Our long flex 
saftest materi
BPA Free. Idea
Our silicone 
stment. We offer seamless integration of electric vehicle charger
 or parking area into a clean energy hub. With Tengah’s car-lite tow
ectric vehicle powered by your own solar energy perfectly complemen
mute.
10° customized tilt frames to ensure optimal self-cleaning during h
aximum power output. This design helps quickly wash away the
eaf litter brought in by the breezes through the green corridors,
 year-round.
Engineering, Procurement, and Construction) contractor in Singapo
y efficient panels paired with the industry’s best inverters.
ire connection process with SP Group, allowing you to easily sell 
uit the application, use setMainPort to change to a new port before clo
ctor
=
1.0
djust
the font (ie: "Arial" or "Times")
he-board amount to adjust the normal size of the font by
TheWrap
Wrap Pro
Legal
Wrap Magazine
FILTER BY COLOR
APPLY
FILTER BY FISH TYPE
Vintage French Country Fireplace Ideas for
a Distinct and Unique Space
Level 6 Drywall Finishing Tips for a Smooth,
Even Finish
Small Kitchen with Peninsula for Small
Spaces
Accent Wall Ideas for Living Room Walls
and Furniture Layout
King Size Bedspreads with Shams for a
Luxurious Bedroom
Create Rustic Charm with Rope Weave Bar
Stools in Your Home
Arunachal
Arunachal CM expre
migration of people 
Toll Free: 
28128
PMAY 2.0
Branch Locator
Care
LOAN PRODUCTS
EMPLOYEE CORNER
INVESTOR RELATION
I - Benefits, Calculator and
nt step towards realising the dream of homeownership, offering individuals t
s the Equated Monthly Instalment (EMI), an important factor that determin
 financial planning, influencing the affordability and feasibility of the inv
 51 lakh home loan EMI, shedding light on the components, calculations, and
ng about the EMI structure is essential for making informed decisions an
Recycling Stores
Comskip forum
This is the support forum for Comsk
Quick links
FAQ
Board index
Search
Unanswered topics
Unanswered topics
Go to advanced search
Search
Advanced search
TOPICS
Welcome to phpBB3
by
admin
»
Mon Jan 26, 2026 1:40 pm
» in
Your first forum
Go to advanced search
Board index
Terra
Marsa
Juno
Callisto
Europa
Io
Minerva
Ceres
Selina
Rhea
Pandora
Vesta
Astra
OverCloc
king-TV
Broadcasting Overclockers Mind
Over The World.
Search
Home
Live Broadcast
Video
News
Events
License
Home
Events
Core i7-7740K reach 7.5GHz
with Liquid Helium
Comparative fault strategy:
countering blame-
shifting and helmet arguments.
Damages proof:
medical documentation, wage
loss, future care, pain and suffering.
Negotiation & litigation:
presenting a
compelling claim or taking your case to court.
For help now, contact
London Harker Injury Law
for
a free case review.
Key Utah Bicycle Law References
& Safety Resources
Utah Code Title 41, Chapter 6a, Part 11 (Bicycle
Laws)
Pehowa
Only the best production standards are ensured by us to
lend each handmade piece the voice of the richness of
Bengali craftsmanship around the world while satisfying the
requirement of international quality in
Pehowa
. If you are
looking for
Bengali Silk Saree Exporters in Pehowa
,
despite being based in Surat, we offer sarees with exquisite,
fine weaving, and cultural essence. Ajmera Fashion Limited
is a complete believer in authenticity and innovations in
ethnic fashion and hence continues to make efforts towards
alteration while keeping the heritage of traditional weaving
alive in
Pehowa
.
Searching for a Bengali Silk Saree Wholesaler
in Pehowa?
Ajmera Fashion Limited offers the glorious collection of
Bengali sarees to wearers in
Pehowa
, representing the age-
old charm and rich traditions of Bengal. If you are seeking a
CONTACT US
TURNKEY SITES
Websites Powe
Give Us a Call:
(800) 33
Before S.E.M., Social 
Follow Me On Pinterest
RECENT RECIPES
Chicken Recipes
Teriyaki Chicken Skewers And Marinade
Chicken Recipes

PROBLEM REQUIREMENTS: Rewrite the data starting at its beginning and ending at the line that contains "10° customized tilt", with "seamless" replaced by "smooth" and everything else left unchanged.

EXPECTED ANSWER:
Our long flex 
saftest materi
BPA Free. Idea
Our silicone 
stment. We offer smooth integration of electric vehicle charger
 or parking area into a clean energy hub. With Tengah’s car-lite tow
ectric vehicle powered by your own solar energy perfectly complemen
mute.
10° customized tilt frames to ensure optimal self-cleaning during h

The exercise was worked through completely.